[begin RECORDS FOR THIS TASK]
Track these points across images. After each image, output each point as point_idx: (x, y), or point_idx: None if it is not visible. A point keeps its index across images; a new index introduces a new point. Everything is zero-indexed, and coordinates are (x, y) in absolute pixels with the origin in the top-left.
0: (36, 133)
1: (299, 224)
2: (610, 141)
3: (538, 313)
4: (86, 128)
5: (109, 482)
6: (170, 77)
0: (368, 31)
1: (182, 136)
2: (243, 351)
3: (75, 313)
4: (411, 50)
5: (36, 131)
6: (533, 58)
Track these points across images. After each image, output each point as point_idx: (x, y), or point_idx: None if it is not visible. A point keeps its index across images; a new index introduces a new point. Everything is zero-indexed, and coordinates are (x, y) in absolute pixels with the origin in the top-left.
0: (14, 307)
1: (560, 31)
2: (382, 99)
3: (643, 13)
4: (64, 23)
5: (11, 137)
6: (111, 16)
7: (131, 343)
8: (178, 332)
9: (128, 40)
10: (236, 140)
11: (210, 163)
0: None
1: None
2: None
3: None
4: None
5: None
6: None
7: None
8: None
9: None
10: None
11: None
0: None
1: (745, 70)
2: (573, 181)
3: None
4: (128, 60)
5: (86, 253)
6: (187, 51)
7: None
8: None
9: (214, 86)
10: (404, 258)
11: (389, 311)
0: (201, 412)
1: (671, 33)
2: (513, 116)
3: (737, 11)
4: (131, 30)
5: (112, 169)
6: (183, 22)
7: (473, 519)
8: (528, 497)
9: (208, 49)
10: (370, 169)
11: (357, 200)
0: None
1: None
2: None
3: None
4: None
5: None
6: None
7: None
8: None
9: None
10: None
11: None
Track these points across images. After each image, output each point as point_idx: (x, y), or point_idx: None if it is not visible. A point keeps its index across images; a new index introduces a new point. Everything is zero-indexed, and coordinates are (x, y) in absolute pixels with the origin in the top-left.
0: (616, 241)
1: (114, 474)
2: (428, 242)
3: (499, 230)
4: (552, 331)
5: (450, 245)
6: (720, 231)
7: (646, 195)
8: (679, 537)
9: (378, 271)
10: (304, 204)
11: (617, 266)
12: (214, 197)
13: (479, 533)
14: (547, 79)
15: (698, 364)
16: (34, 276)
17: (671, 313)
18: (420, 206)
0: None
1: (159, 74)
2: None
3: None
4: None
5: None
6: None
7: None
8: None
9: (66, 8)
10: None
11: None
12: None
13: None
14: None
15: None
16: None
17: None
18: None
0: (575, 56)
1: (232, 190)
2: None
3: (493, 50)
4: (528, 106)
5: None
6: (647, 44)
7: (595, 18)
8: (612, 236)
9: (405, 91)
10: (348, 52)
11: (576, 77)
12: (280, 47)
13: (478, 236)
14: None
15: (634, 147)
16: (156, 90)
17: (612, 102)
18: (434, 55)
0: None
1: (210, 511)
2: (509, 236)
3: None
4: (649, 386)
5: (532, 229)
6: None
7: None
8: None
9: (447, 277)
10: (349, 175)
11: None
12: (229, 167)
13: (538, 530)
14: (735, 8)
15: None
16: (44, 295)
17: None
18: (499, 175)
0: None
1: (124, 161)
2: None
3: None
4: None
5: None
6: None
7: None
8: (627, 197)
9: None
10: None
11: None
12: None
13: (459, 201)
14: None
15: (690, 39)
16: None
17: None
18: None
[end RECORDS FOR THIS TASK]
TASK STATEMENT:
Swap each "top-left" in the records for "upper-left" and write the records out again with nothing else changed.

SOLUTION FOR THIS PROBLEM:
Track these points across images. After each image, output each point as point_idx: (x, y), or point_idx: None if it is not visible. A point keeps its index across images; a new index introduces a new point. Everything is zero-indexed, and coordinates are (x, y) in absolute pixels with the origin in the upper-left.
0: (36, 133)
1: (299, 224)
2: (610, 141)
3: (538, 313)
4: (86, 128)
5: (109, 482)
6: (170, 77)
0: (368, 31)
1: (182, 136)
2: (243, 351)
3: (75, 313)
4: (411, 50)
5: (36, 131)
6: (533, 58)
Track these points across images. After each image, output each point as point_idx: (x, y), or point_idx: None if it is not visible. A point keeps its index across images; a new index introduces a new point. Everything is zero-indexed, and coordinates are (x, y) in absolute pixels with the origin in the upper-left.
0: (14, 307)
1: (560, 31)
2: (382, 99)
3: (643, 13)
4: (64, 23)
5: (11, 137)
6: (111, 16)
7: (131, 343)
8: (178, 332)
9: (128, 40)
10: (236, 140)
11: (210, 163)
0: None
1: None
2: None
3: None
4: None
5: None
6: None
7: None
8: None
9: None
10: None
11: None
0: None
1: (745, 70)
2: (573, 181)
3: None
4: (128, 60)
5: (86, 253)
6: (187, 51)
7: None
8: None
9: (214, 86)
10: (404, 258)
11: (389, 311)
0: (201, 412)
1: (671, 33)
2: (513, 116)
3: (737, 11)
4: (131, 30)
5: (112, 169)
6: (183, 22)
7: (473, 519)
8: (528, 497)
9: (208, 49)
10: (370, 169)
11: (357, 200)
0: None
1: None
2: None
3: None
4: None
5: None
6: None
7: None
8: None
9: None
10: None
11: None
Track these points across images. After each image, output each point as point_idx: (x, y), or point_idx: None if it is not visible. A point keeps its index across images; a new index introduces a new point. Everything is zero-indexed, and coordinates are (x, y) in absolute pixels with the origin in the upper-left.
0: (616, 241)
1: (114, 474)
2: (428, 242)
3: (499, 230)
4: (552, 331)
5: (450, 245)
6: (720, 231)
7: (646, 195)
8: (679, 537)
9: (378, 271)
10: (304, 204)
11: (617, 266)
12: (214, 197)
13: (479, 533)
14: (547, 79)
15: (698, 364)
16: (34, 276)
17: (671, 313)
18: (420, 206)
0: None
1: (159, 74)
2: None
3: None
4: None
5: None
6: None
7: None
8: None
9: (66, 8)
10: None
11: None
12: None
13: None
14: None
15: None
16: None
17: None
18: None
0: (575, 56)
1: (232, 190)
2: None
3: (493, 50)
4: (528, 106)
5: None
6: (647, 44)
7: (595, 18)
8: (612, 236)
9: (405, 91)
10: (348, 52)
11: (576, 77)
12: (280, 47)
13: (478, 236)
14: None
15: (634, 147)
16: (156, 90)
17: (612, 102)
18: (434, 55)
0: None
1: (210, 511)
2: (509, 236)
3: None
4: (649, 386)
5: (532, 229)
6: None
7: None
8: None
9: (447, 277)
10: (349, 175)
11: None
12: (229, 167)
13: (538, 530)
14: (735, 8)
15: None
16: (44, 295)
17: None
18: (499, 175)
0: None
1: (124, 161)
2: None
3: None
4: None
5: None
6: None
7: None
8: (627, 197)
9: None
10: None
11: None
12: None
13: (459, 201)
14: None
15: (690, 39)
16: None
17: None
18: None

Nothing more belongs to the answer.